Belle

"Rastejava sob minha pele, grossa de sujeira, áspera de tanto querer e esfregar-se em tudo que sugeria desejo. Como um inseto invasor que havia entendido só ser possível existir embaixo de camadas. Qualquer uma".

Ela surgiu como o sol que aponta sua abóboda avermelhada na beira do horizonte, durante o crepúsculo. E, assim como a estrela, foi assumindo seu protagonismo.

Foi deste modo que me apaixonei. Eu, e o mundo. Desgraçado e bendito mundo que sentiu o privilégio de tê-la. Ela era a pornografia do vício daqueles que estão presos as condições indeléveis de suas mazelas.

Quando entrou por aquela porta, de dobradiças que rangiam de maneira ensaiada, fui logo acometido pelo perfume cheio de escrúpulos do que é auspicioso, e danação, ao mesmo tempo. Como as bolas de gude disputadas com beligerância nas rinhas da infância. Ensaiei um canhestro, mas decidido, cartão de apresentação. Mais resoluto, só os garimpeiros que sabem ter o futuro liquefeito no fedor do presente. Ela respondeu com o sorriso que devia entregar a Deus, e zombar do Diabo. Em seus lábios pude enxergar as linhas de um horizonte em vertical luxúria. Neste instante, levado pelas emoções das memórias que temos do que não aconteceu, pude ver em cada macia e vermelha ranhura daqueles lábios as promessas dos trovadores, dos poetas, dos romancistas e dos pintores às suas amadas. Promessas que só se mantinham na certeza de não ter seus endereços alcançados.

Os dias acabavam e avançam, numa troca de papéis que garantia à plateia um lugar angustiante na esperança de que as palmas colocassem um fim àquela disputa. Pelo menos esta luta servia à renovada esperança de vê-la o mais celeremente possível. Um dia era uma aparição de gozo e jovialidade! Noutro, a sugestão de minutos passados no abismo sem amparo da fornicação! Já não me era possível acessar uma habilidade que fosse capaz de ancorar a bagunça que havia se tornado o organizado caos de meu espírito.

Lembrei do romancista e seu romance maldito.
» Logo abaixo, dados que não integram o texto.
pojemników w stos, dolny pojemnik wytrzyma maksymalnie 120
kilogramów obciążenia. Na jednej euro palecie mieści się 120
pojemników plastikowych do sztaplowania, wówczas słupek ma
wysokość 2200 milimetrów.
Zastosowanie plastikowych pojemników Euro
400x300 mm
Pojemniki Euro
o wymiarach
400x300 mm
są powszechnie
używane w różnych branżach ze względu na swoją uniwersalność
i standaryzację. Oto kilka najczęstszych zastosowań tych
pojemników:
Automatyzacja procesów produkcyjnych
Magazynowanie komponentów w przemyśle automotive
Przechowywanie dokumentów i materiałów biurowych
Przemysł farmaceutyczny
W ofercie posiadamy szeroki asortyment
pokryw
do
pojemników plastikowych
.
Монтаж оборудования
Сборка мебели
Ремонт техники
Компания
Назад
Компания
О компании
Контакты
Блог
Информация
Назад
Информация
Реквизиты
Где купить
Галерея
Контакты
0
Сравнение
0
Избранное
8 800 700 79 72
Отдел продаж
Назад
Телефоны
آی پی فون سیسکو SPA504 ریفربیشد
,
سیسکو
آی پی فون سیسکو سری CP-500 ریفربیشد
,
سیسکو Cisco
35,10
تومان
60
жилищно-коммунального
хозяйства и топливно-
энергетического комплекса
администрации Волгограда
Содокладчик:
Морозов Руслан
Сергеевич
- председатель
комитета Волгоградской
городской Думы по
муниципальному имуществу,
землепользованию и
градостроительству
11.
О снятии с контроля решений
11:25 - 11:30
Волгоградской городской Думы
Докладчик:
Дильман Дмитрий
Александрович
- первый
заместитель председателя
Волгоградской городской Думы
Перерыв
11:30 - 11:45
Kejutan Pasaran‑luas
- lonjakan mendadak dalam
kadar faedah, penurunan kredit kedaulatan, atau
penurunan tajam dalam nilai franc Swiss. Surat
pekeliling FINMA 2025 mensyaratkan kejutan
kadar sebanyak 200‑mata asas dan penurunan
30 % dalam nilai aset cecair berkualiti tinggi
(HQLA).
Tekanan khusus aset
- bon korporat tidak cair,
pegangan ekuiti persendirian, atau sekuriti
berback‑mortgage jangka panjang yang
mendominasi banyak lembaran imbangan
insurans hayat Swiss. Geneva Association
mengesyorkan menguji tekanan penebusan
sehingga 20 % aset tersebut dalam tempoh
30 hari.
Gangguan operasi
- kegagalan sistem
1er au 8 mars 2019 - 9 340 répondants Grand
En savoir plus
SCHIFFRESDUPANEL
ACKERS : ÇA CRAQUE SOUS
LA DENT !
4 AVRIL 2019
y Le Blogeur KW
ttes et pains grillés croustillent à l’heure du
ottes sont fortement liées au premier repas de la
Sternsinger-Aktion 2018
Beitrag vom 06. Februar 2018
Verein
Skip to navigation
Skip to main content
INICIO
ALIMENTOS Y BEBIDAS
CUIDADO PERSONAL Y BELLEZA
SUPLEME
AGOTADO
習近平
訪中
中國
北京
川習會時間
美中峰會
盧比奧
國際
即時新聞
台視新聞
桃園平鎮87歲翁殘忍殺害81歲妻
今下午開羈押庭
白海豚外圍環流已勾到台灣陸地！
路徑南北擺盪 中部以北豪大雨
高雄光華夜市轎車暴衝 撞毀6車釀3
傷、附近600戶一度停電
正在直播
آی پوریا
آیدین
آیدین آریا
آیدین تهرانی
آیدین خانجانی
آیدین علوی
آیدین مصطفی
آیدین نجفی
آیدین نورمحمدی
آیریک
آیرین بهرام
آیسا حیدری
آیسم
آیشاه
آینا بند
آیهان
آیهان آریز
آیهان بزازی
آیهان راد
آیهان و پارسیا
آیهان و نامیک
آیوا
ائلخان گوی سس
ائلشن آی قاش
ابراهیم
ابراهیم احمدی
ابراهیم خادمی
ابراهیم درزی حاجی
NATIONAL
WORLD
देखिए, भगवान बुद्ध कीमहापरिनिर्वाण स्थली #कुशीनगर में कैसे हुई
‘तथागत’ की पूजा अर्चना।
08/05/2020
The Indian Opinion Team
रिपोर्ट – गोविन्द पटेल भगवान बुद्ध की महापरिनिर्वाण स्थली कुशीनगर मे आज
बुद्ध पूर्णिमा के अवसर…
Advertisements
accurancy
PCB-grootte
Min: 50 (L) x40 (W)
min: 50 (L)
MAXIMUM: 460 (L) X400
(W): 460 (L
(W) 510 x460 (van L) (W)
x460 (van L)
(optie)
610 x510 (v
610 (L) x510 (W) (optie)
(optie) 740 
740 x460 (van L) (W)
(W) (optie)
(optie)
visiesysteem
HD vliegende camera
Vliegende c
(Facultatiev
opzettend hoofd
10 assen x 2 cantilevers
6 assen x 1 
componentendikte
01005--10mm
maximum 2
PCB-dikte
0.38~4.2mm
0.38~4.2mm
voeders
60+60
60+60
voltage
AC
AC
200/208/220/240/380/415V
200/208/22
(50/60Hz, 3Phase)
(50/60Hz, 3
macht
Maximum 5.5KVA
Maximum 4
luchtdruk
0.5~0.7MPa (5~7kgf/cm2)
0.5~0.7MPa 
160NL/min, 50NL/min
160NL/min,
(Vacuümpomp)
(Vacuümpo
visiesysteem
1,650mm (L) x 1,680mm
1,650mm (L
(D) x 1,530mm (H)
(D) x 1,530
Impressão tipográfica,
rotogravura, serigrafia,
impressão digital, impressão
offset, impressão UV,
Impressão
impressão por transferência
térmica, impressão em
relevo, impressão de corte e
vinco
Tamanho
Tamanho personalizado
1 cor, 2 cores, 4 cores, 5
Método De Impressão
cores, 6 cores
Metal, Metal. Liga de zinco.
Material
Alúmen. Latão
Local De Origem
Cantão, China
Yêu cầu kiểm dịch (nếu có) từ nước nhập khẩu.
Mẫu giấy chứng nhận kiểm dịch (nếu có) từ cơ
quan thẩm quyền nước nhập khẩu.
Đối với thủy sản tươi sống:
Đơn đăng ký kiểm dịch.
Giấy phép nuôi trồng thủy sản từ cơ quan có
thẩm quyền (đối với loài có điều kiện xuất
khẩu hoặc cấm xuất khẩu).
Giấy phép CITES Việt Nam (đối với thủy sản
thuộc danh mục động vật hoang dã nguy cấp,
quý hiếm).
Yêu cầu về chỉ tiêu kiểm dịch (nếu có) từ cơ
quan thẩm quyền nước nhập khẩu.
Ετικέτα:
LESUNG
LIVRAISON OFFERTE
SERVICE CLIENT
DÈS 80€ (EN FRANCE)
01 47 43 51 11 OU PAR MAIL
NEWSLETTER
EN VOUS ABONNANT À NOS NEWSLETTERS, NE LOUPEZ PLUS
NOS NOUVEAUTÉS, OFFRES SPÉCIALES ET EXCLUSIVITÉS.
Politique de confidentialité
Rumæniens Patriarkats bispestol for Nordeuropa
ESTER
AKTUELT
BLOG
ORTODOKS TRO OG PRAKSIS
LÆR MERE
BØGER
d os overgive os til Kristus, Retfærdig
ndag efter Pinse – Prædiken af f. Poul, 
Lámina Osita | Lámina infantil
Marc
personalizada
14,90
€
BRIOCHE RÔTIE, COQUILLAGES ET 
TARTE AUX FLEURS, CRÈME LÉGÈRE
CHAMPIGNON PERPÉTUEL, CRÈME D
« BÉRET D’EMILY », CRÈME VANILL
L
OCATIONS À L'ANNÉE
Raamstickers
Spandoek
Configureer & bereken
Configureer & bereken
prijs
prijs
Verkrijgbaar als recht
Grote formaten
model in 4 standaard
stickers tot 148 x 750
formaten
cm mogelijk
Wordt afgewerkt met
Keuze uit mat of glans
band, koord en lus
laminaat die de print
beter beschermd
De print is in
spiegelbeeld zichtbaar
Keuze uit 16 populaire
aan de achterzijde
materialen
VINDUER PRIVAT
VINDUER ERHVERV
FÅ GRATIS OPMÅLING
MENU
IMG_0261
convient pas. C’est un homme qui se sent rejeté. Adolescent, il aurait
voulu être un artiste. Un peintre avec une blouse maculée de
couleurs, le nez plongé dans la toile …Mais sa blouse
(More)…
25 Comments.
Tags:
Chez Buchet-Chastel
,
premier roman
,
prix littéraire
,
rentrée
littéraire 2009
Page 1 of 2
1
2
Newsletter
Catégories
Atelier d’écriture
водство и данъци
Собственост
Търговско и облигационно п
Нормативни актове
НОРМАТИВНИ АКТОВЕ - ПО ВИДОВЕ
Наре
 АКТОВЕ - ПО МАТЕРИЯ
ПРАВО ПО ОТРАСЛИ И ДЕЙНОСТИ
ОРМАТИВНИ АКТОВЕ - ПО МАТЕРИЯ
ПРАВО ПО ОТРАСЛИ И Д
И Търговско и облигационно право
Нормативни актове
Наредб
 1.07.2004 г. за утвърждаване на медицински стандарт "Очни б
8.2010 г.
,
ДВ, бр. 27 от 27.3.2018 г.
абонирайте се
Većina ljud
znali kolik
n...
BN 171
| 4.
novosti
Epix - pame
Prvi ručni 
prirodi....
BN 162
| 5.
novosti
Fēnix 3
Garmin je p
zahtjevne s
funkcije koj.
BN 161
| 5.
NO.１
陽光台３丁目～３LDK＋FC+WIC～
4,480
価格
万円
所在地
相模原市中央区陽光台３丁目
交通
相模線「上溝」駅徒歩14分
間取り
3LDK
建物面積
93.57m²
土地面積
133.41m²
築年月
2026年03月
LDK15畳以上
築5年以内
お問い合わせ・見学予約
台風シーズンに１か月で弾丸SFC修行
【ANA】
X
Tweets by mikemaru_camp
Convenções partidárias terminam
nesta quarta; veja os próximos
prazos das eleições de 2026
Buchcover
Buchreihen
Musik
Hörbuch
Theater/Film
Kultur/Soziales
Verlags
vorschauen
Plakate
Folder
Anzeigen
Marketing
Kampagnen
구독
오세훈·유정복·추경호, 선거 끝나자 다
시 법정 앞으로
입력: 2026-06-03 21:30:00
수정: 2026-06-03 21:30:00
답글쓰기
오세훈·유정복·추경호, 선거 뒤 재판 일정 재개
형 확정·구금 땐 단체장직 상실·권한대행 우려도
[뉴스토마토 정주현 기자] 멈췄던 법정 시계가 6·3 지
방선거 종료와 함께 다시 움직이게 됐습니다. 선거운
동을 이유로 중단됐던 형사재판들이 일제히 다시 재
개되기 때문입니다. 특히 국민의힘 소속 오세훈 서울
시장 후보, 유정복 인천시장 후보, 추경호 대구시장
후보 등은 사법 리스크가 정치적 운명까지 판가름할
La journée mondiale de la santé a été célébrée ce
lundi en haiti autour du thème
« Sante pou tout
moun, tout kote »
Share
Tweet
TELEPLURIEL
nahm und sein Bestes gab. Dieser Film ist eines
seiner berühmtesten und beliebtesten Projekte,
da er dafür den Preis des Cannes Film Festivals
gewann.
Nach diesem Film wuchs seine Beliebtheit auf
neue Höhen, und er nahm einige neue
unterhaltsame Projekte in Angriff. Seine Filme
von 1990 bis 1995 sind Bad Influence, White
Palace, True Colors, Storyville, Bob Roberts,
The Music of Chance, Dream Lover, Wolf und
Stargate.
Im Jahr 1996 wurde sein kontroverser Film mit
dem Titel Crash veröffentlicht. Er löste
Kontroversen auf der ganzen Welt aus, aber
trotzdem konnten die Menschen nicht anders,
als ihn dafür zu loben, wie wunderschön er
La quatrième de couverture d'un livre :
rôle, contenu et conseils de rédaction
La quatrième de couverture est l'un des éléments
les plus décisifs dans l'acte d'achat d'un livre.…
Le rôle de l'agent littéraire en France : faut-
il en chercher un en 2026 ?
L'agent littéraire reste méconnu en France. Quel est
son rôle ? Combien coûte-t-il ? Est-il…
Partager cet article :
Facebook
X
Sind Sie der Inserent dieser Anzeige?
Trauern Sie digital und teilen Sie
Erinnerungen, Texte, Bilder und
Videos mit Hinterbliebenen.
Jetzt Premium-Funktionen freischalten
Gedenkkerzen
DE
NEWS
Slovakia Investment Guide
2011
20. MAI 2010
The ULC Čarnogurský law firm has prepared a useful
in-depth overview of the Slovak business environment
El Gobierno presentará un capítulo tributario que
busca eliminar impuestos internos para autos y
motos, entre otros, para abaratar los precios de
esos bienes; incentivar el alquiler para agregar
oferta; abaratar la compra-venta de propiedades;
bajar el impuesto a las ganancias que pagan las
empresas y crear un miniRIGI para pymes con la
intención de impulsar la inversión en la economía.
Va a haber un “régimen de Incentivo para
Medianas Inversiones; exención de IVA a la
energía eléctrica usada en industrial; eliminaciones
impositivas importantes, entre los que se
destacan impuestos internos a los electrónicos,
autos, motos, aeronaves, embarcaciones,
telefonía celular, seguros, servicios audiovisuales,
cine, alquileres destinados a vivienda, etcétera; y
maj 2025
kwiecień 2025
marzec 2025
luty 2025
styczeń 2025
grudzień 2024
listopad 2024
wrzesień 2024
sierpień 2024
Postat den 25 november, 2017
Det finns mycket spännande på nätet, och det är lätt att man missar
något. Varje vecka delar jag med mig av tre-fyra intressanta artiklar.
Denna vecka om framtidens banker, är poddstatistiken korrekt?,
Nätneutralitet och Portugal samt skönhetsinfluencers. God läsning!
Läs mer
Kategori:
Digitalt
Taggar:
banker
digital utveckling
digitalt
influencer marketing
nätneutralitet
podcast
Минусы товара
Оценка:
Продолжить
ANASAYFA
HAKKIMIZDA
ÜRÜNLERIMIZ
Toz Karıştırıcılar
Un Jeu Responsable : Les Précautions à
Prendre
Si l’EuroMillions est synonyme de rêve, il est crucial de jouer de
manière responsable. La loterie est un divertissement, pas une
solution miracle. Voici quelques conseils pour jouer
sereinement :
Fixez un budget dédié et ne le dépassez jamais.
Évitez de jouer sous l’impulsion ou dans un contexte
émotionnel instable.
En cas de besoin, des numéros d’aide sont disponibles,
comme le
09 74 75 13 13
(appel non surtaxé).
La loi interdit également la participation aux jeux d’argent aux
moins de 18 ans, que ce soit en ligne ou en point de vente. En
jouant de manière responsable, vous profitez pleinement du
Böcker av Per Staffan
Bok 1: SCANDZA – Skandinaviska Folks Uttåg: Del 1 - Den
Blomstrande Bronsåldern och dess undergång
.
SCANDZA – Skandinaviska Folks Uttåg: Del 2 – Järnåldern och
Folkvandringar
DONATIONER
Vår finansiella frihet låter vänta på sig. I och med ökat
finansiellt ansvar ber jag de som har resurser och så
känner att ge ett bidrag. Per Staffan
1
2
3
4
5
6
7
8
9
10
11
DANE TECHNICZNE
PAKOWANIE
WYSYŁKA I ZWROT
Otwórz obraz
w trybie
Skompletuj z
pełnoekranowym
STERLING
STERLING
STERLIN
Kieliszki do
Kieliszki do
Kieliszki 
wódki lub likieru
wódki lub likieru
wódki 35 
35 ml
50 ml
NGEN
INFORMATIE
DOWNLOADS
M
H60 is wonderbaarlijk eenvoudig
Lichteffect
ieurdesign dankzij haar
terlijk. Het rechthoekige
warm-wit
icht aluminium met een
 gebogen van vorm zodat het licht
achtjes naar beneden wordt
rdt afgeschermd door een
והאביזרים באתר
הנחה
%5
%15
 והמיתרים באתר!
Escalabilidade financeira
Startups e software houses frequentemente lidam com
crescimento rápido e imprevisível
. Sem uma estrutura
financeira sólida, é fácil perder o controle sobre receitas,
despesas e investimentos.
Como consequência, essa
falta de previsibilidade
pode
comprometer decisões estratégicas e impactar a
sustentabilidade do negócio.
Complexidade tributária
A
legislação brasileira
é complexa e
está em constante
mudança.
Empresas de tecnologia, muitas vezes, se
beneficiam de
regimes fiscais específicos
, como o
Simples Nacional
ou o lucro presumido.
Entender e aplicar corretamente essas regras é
De um excerto onde ele descreve uma personagem que, ao ver Belle, entendo: "Curvas cosidas por fulgurantes trechos de carne, seu corpo cantava! E tinha a umidade da madrugada!"

Uma ponte de madeira seca que ao menor sinal de brisa solta farpas que vão parar debaixo das unhas aduncas de todas aquelas pessoas que clareiam o sorriso, mas não sabem rir. Uma condenação arbitrária, que fazia pilhéria da retórica pastosa dos defensores da flêuma, das certezas e convicções que amparavam aquele mundo cândido, sutil e seguro.

Era assim que me sentia, por mais que seja necessário alguma força para dar sentido a explicação.

Belle se recusava a sair do palco que eu havia erguido para suas apresentações. Dentro. Fora. Como Bukowski, no limite, na beira, do meu cérebro!

•••

O tempo transformou tudo em um passado mais do que presente. Hoje, após tantas estações que se perderam em previsões não cumpridas, Belle não mais se levanta da macia poltrona que comprei exclusivamente para que suas nádegas de deusa descansassem em meu coração.

Enquanto tomo meu café preto, pela manhã, junto às bolachas salgadas que dominam meu imaginário nutricional, sinto o cheiro que exalava dos poros, denunciados por Terêncio, saudáveis, róseos, da tez, pois pele tem os outros, de Belle. Um cheiro de bondade e "deseja-me" que haverá de subir em volutas para sempre em direção ao meu nariz viciado em amores que não se fazem.